Perfil. A vida de um descendente de cambistas; de economista-chefe do BES, antes do 25 de abril de 1974, até cair em desgraça com o seu banco, em 2014.
Ricardo Salgado, nascido em Cascais, em junho de 1944 (tem 80 anos), é descendente de uma linhagem de financeiros que começou no seu bisavô, o patriarca José Maria do Espírito Santo Silva, um cambista rico e bem sucedido de Lisboa, no final do século XIX, filho de pais incógnitos, em bebé entregue à Igreja e aí crismado com o natural apelido Espírito Santo. A história foi confirmada há uns anos, em entrevista ao Jornal de Negócios, pelo primo direito, entretanto desavindo, José Maria Ricciardi.

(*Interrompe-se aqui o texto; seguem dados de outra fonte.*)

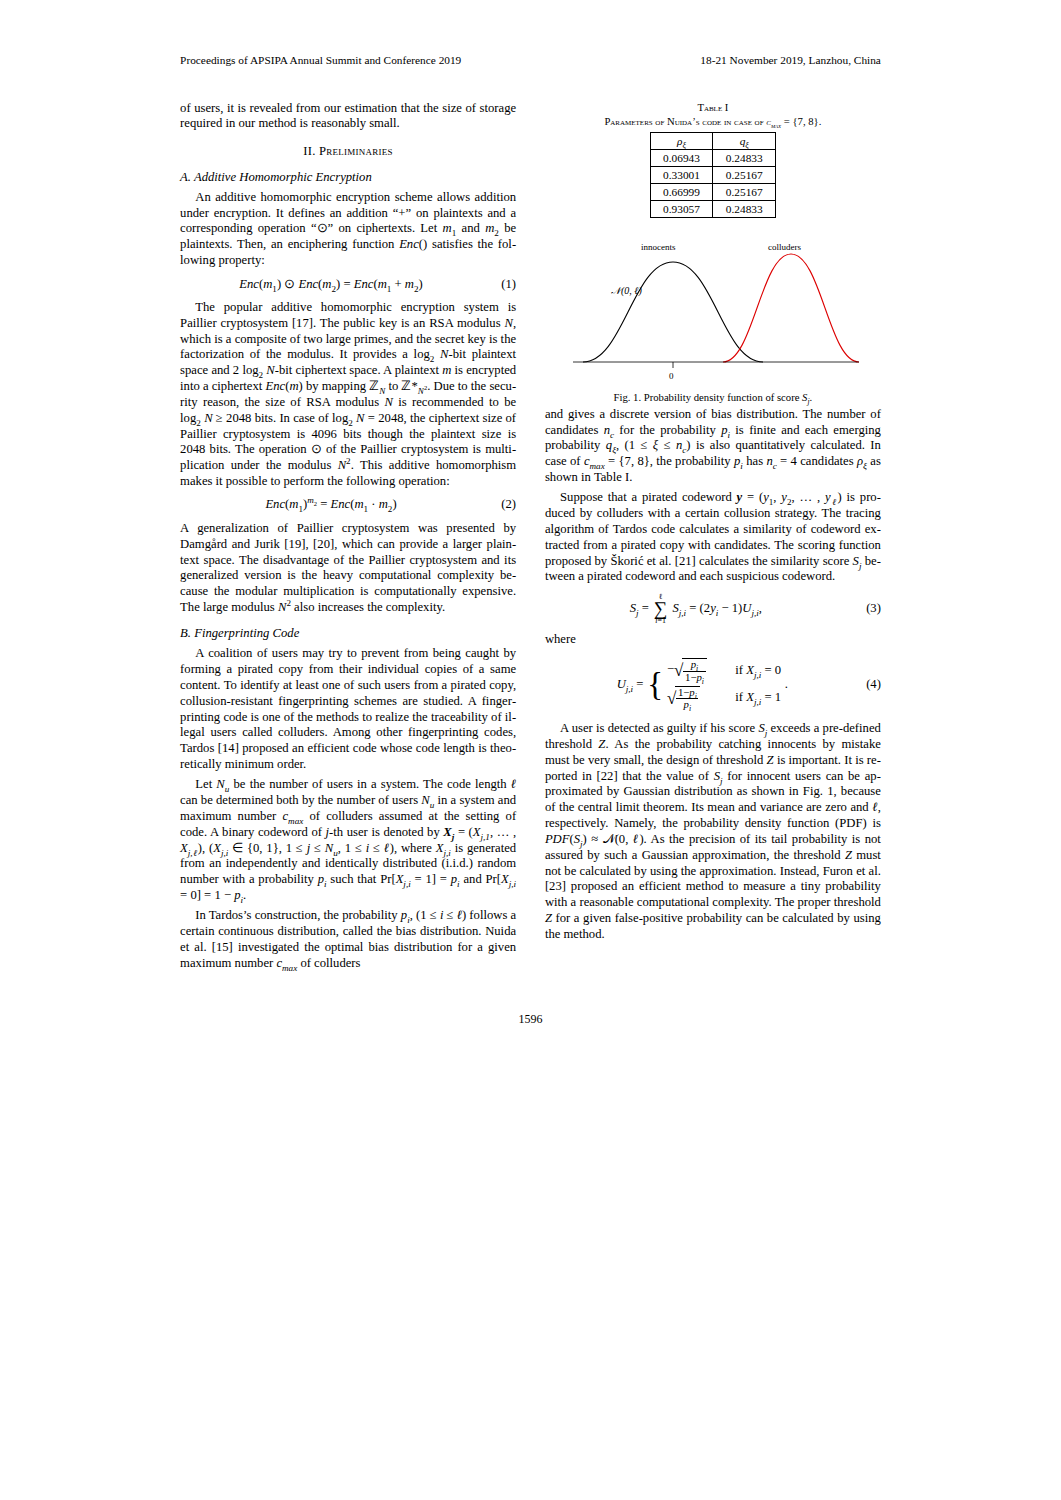Proceedings of APSIPA Annual Summit and Conference 2019 18-21 November 2019, Lanzhou, China
of users, it is revealed from our estimation that the size of storage required in our method is reasonably small.
II. Preliminaries
A. Additive Homomorphic Encryption
An additive homomorphic encryption scheme allows addition under encryption. It defines an addition “+” on plaintexts and a corresponding operation “⊙” on ciphertexts. Let m1 and m2 be plaintexts. Then, an enciphering function Enc() satisfies the following property:
Enc(m1) ⊙ Enc(m2) = Enc(m1 + m2) (1)
The popular additive homomorphic encryption system is Paillier cryptosystem [17]. The public key is an RSA modulus N, which is a composite of two large primes, and the secret key is the factorization of the modulus. It provides a log2 N-bit plaintext space and 2 log2 N-bit ciphertext space. A plaintext m is encrypted into a ciphertext Enc(m) by mapping ℤN to ℤ*N2. Due to the security reason, the size of RSA modulus N is recommended to be log2 N ≥ 2048 bits. In case of log2 N = 2048, the ciphertext size of Paillier cryptosystem is 4096 bits though the plaintext size is 2048 bits. The operation ⊙ of the Paillier cryptosystem is multiplication under the modulus N2. This additive homomorphism makes it possible to perform the following operation:
Enc(m1)m2 = Enc(m1 · m2) (2)
A generalization of Paillier cryptosystem was presented by Damgård and Jurik [19], [20], which can provide a larger plaintext space. The disadvantage of the Paillier cryptosystem and its generalized version is the heavy computational complexity because the modular multiplication is computationally expensive. The large modulus N2 also increases the complexity.
B. Fingerprinting Code
A coalition of users may try to prevent from being caught by forming a pirated copy from their individual copies of a same content. To identify at least one of such users from a pirated copy, collusion-resistant fingerprinting schemes are studied. A fingerprinting code is one of the methods to realize the traceability of illegal users called colluders. Among other fingerprinting codes, Tardos [14] proposed an efficient code whose code length is theoretically minimum order.
Let Nu be the number of users in a system. The code length ℓ can be determined both by the number of users Nu in a system and maximum number cmax of colluders assumed at the setting of code. A binary codeword of j-th user is denoted by Xj = (Xj,1, … , Xj,ℓ), (Xj,i ∈ {0, 1}, 1 ≤ j ≤ Nu, 1 ≤ i ≤ ℓ), where Xj,i is generated from an independently and identically distributed (i.i.d.) random number with a probability pi such that Pr[Xj,i = 1] = pi and Pr[Xj,i = 0] = 1 − pi.
In Tardos’s construction, the probability pi, (1 ≤ i ≤ ℓ) follows a certain continuous distribution, called the bias distribution. Nuida et al. [15] investigated the optimal bias distribution for a given maximum number cmax of colluders
Table I
Parameters of Nuida’s code in case of cmax = {7, 8}.
| ρ ξ | q ξ |
| --- | --- |
| 0.06943 | 0.24833 |
| 0.33001 | 0.25167 |
| 0.66999 | 0.25167 |
| 0.93057 | 0.24833 |
innocents colluders 𝒩(0, ℓ) 0
Fig. 1. Probability density function of score Sj.
and gives a discrete version of bias distribution. The number of candidates nc for the probability pi is finite and each emerging probability qξ, (1 ≤ ξ ≤ nc) is also quantitatively calculated. In case of cmax = {7, 8}, the probability pi has nc = 4 candidates ρξ as shown in Table I.
Suppose that a pirated codeword y = (y1, y2, … , yℓ) is produced by colluders with a certain collusion strategy. The tracing algorithm of Tardos code calculates a similarity of codeword extracted from a pirated copy with candidates. The scoring function proposed by Škorić et al. [21] calculates the similarity score Sj between a pirated codeword and each suspicious codeword.
Sj = ℓ∑i=1 Sj,i = (2yi − 1)Uj,i, (3)
where
Uj,i = { −√pi 1−pi if Xj,i = 0 √1−pi pi if Xj,i = 1 . (4)
A user is detected as guilty if his score Sj exceeds a pre-defined threshold Z. As the probability catching innocents by mistake must be very small, the design of threshold Z is important. It is reported in [22] that the value of Sj for innocent users can be approximated by Gaussian distribution as shown in Fig. 1, because of the central limit theorem. Its mean and variance are zero and ℓ, respectively. Namely, the probability density function (PDF) is PDF(Sj) ≈ 𝒩(0, ℓ). As the precision of its tail probability is not assured by such a Gaussian approximation, the threshold Z must not be calculated by using the approximation. Instead, Furon et al. [23] proposed an efficient method to measure a tiny probability with a reasonable computational complexity. The proper threshold Z for a given false-positive probability can be calculated by using the method.
1596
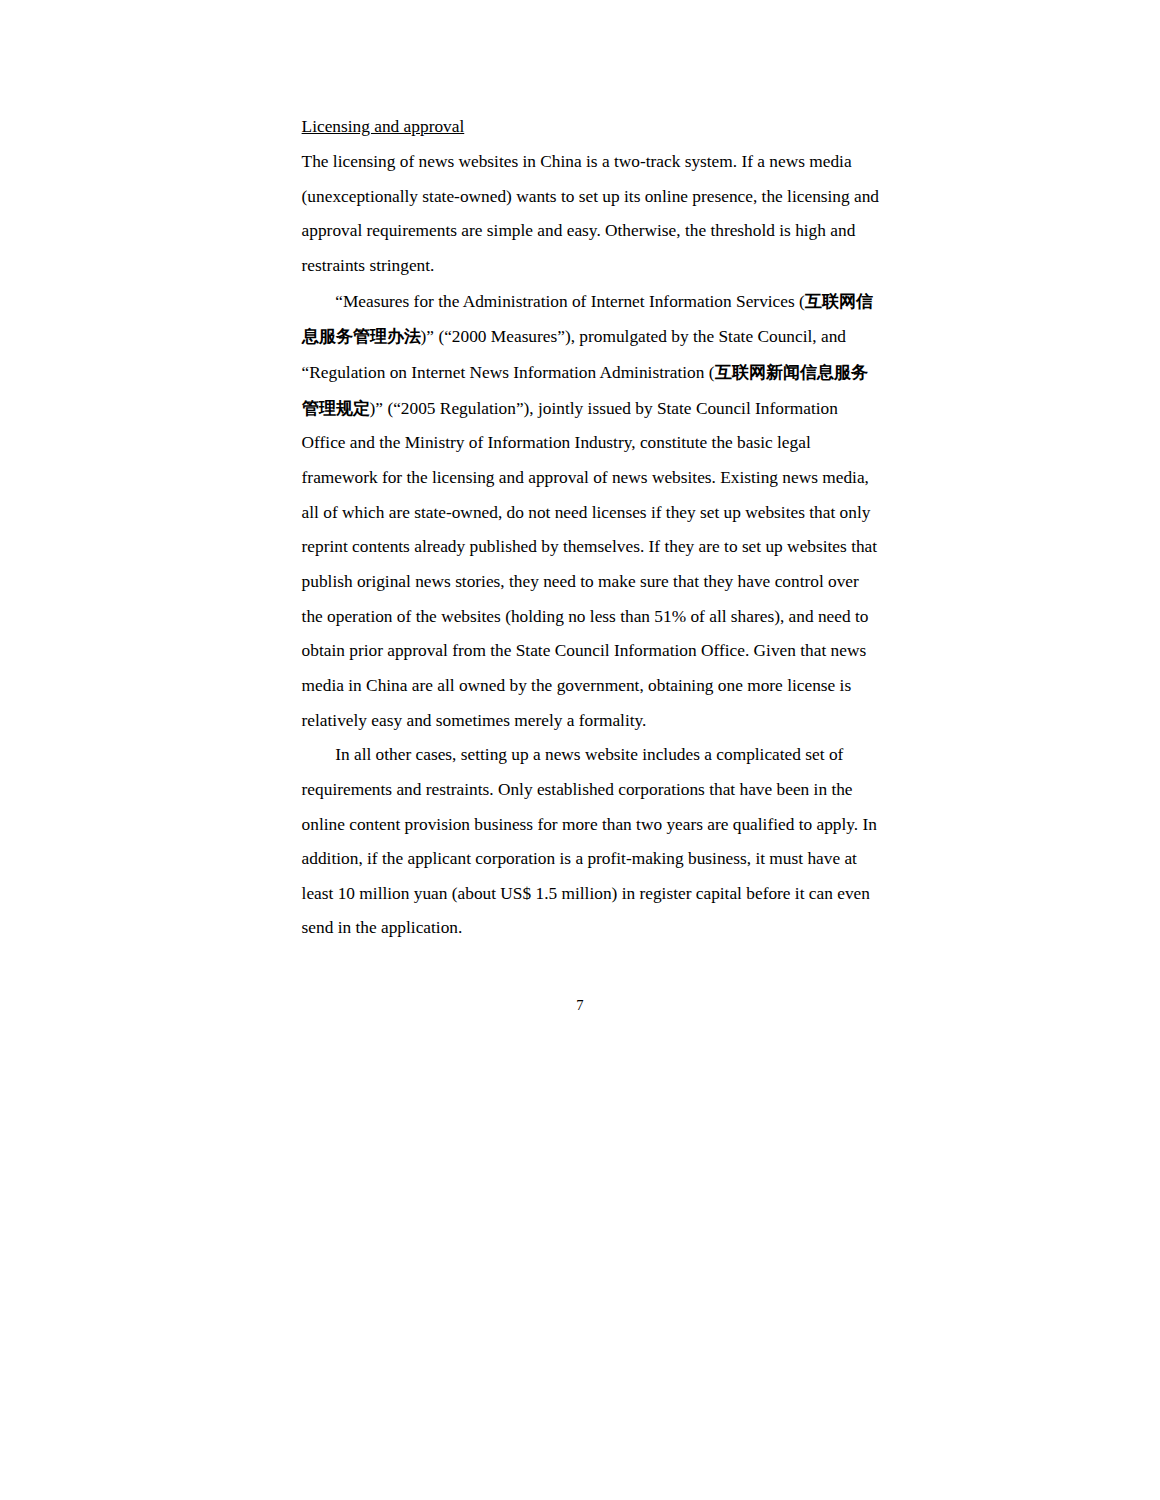Licensing and approval
The licensing of news websites in China is a two-track system. If a news media (unexceptionally state-owned) wants to set up its online presence, the licensing and approval requirements are simple and easy. Otherwise, the threshold is high and restraints stringent.
“Measures for the Administration of Internet Information Services (互联网信息服务管理办法)” (“2000 Measures”), promulgated by the State Council, and “Regulation on Internet News Information Administration (互联网新闻信息服务管理规定)” (“2005 Regulation”), jointly issued by State Council Information Office and the Ministry of Information Industry, constitute the basic legal framework for the licensing and approval of news websites. Existing news media, all of which are state-owned, do not need licenses if they set up websites that only reprint contents already published by themselves. If they are to set up websites that publish original news stories, they need to make sure that they have control over the operation of the websites (holding no less than 51% of all shares), and need to obtain prior approval from the State Council Information Office. Given that news media in China are all owned by the government, obtaining one more license is relatively easy and sometimes merely a formality.
In all other cases, setting up a news website includes a complicated set of requirements and restraints. Only established corporations that have been in the online content provision business for more than two years are qualified to apply. In addition, if the applicant corporation is a profit-making business, it must have at least 10 million yuan (about US$ 1.5 million) in register capital before it can even send in the application.
7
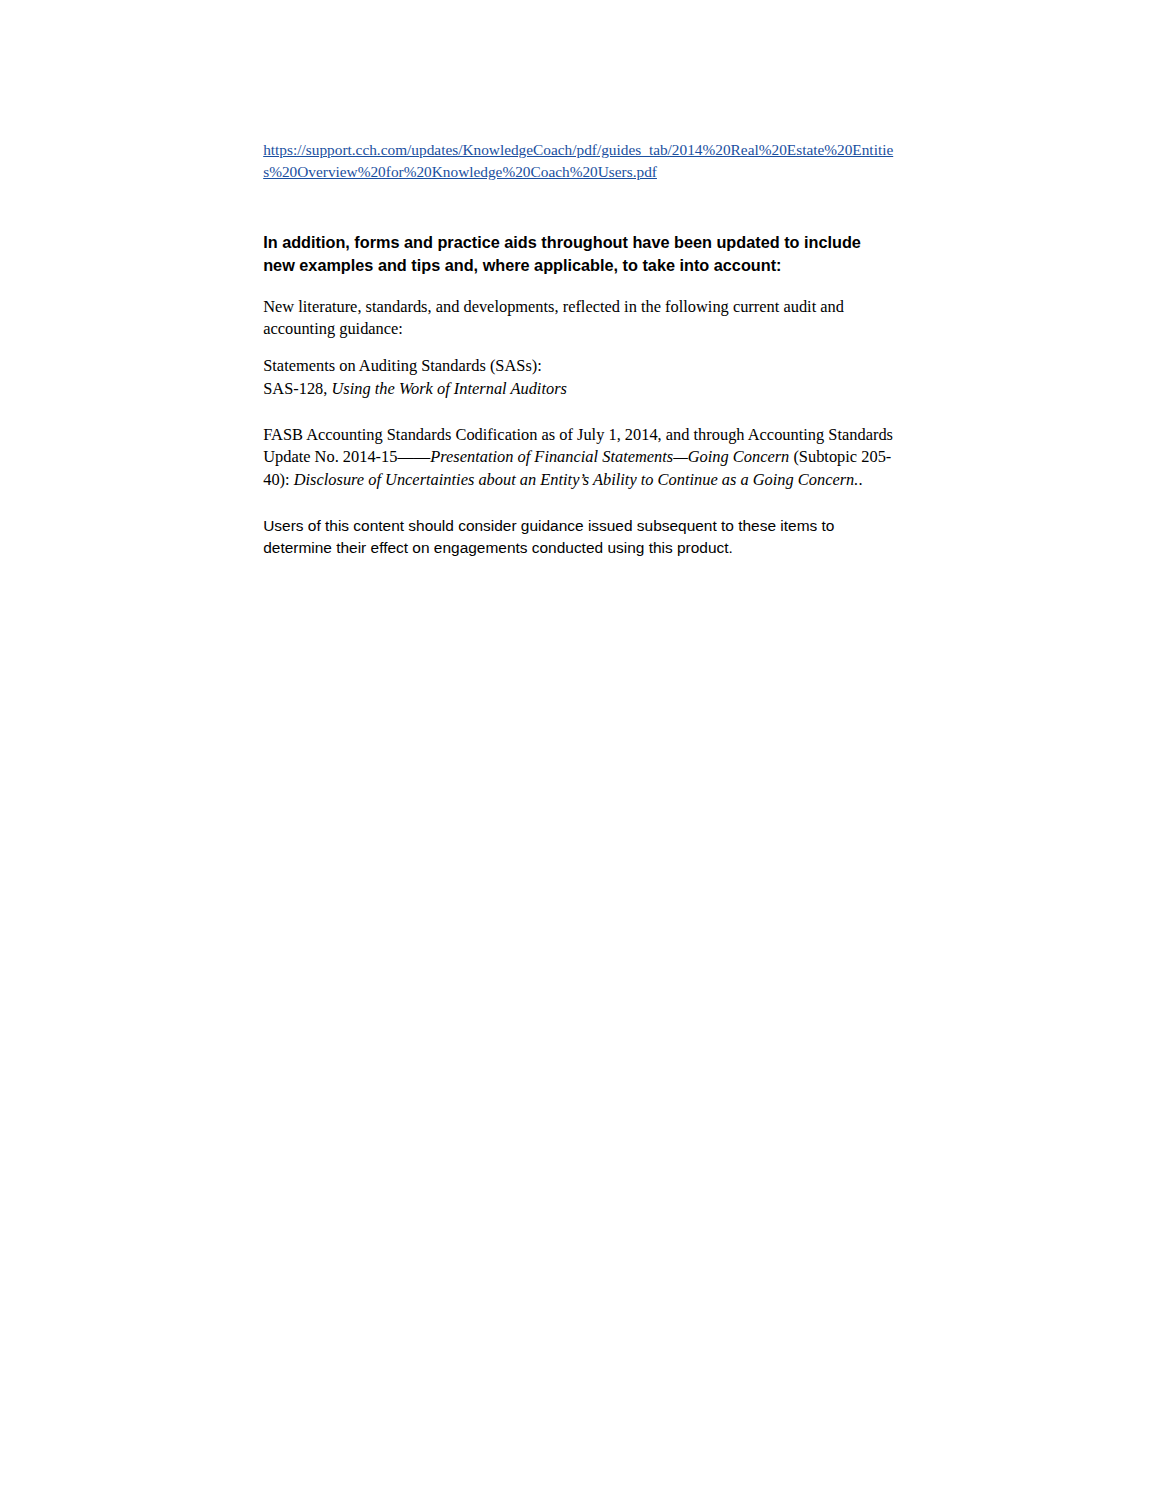https://support.cch.com/updates/KnowledgeCoach/pdf/guides_tab/2014%20Real%20Estate%20Entities%20Overview%20for%20Knowledge%20Coach%20Users.pdf
In addition, forms and practice aids throughout have been updated to include new examples and tips and, where applicable, to take into account:
New literature, standards, and developments, reflected in the following current audit and accounting guidance:
Statements on Auditing Standards (SASs):
SAS-128, Using the Work of Internal Auditors
FASB Accounting Standards Codification as of July 1, 2014, and through Accounting Standards Update No. 2014-15——Presentation of Financial Statements—Going Concern (Subtopic 205-40): Disclosure of Uncertainties about an Entity’s Ability to Continue as a Going Concern..
Users of this content should consider guidance issued subsequent to these items to determine their effect on engagements conducted using this product.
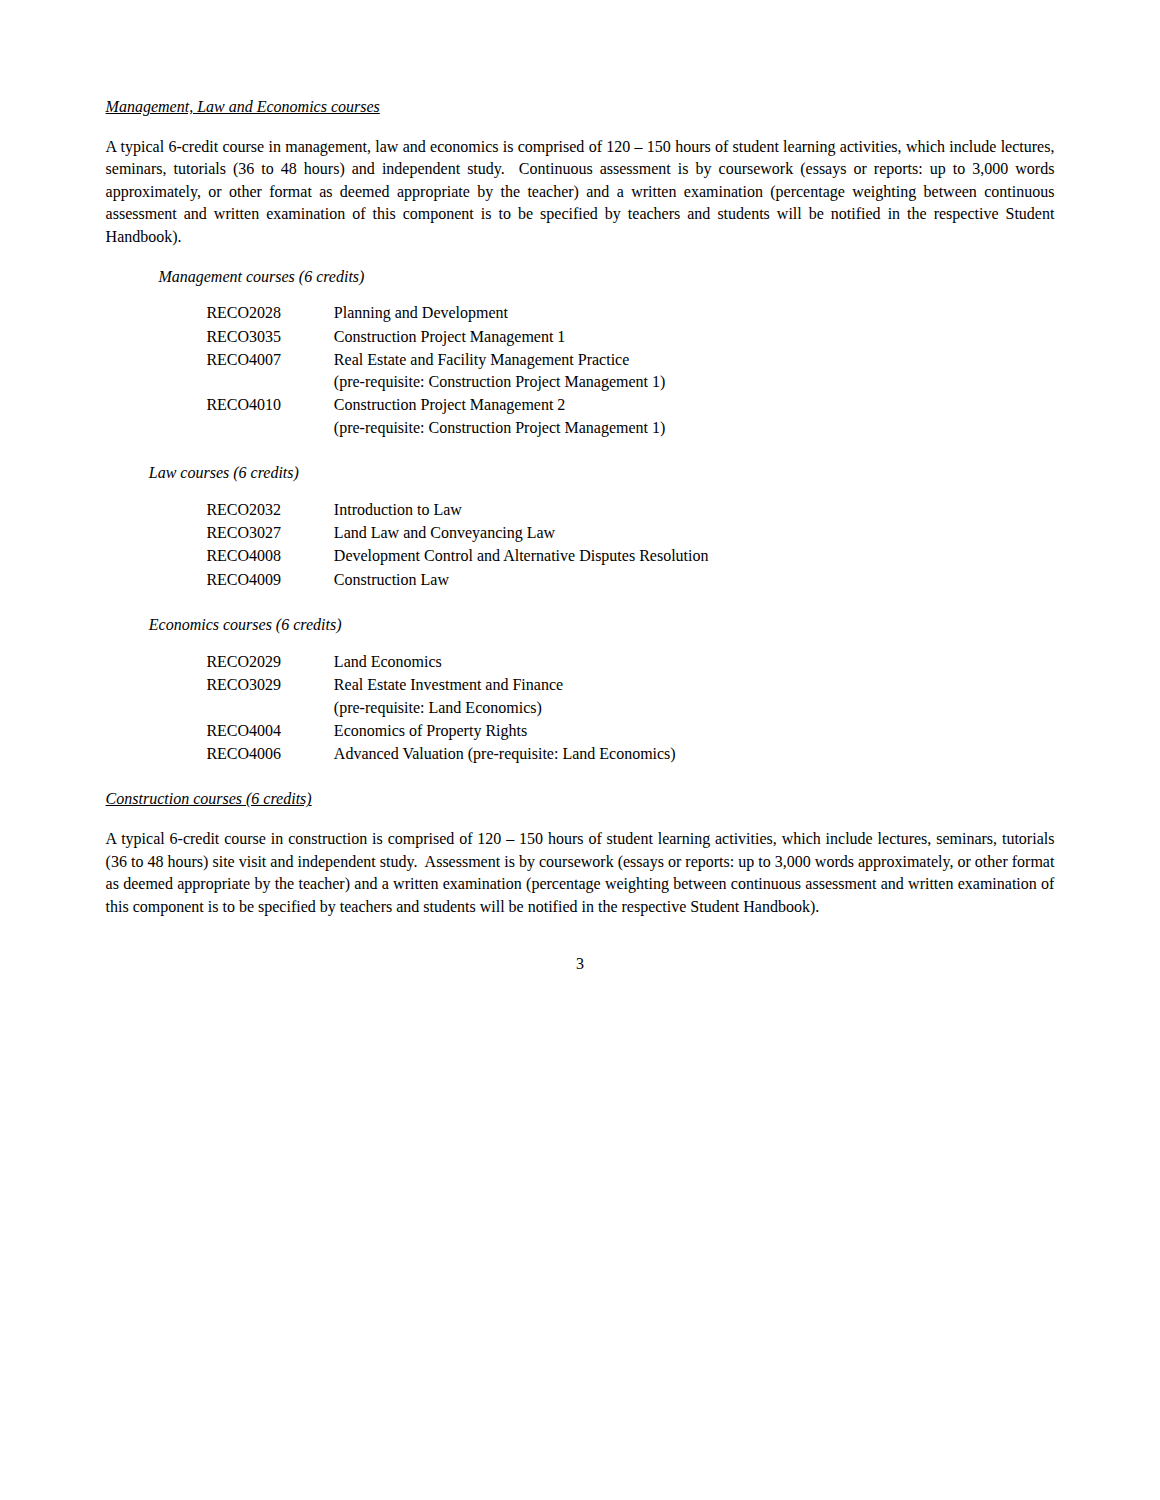Management, Law and Economics courses
A typical 6-credit course in management, law and economics is comprised of 120 – 150 hours of student learning activities, which include lectures, seminars, tutorials (36 to 48 hours) and independent study. Continuous assessment is by coursework (essays or reports: up to 3,000 words approximately, or other format as deemed appropriate by the teacher) and a written examination (percentage weighting between continuous assessment and written examination of this component is to be specified by teachers and students will be notified in the respective Student Handbook).
Management courses (6 credits)
| RECO2028 | Planning and Development |
| RECO3035 | Construction Project Management 1 |
| RECO4007 | Real Estate and Facility Management Practice (pre-requisite: Construction Project Management 1) |
| RECO4010 | Construction Project Management 2 (pre-requisite: Construction Project Management 1) |
Law courses (6 credits)
| RECO2032 | Introduction to Law |
| RECO3027 | Land Law and Conveyancing Law |
| RECO4008 | Development Control and Alternative Disputes Resolution |
| RECO4009 | Construction Law |
Economics courses (6 credits)
| RECO2029 | Land Economics |
| RECO3029 | Real Estate Investment and Finance (pre-requisite: Land Economics) |
| RECO4004 | Economics of Property Rights |
| RECO4006 | Advanced Valuation (pre-requisite: Land Economics) |
Construction courses (6 credits)
A typical 6-credit course in construction is comprised of 120 – 150 hours of student learning activities, which include lectures, seminars, tutorials (36 to 48 hours) site visit and independent study. Assessment is by coursework (essays or reports: up to 3,000 words approximately, or other format as deemed appropriate by the teacher) and a written examination (percentage weighting between continuous assessment and written examination of this component is to be specified by teachers and students will be notified in the respective Student Handbook).
3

De nome completo, Ricardo Espírito Santo Silva Salgado, foi um dos homens mais poderosos e ricos de Portugal. Era chamado, com fascínio e algum temor, “dono disto tudo”, uma alusão direta a DDT, o veneno.
Hoje, é mais o devedor disto tudo. O universo BES/GES implodiu em 2014, os contribuintes foram chamados a segurar o banco (que era um dos maiores de Portugal e “demasiado grande para falir”), sendo que a fatura pública já vai em 8,3 mil milhões de euros, segundo os cálculos mais recentes do Tribunal de Contas.
No processo que agora começa a ser julgado, o Ministério Público fala em muito mais, em quase 12 mil milhões de euros em “vantagens” obtidas através de “crimes”. Mais de 60, segundo a acusação.
A sua educação esteve sempre a “walking distance” de casa. Primeiro, no Liceu Pedro Nunes, depois no Instituto Superior de Ciências Económicas e Financeiras (atualmente, ISEG), onde tirou a licenciatura em Economia, com 25 anos.
Com 28 anos, entrou diretamente nos quadros do banco da família, o Banco Espírito Santo & Comercial de Lisboa (BESCL), para um lugar de destaque. Começou como economista-chefe do banco e poucos anos depois passou a chefiar a poderosa direção de crédito, o departamento onde se fazia mais dinheiro.
A ascensão de Salgado dentro da instituição financeira seria interrompida em 1975, quando o banco foi nacionalizado.
Acumulou fortuna e foi na Suíça que organizou a plataforma de regresso e tomada do poder em Portugal. Esperou pela C.E.E., pelas privatizações em 1991, que lhe permitiram reaver o seu valioso BES.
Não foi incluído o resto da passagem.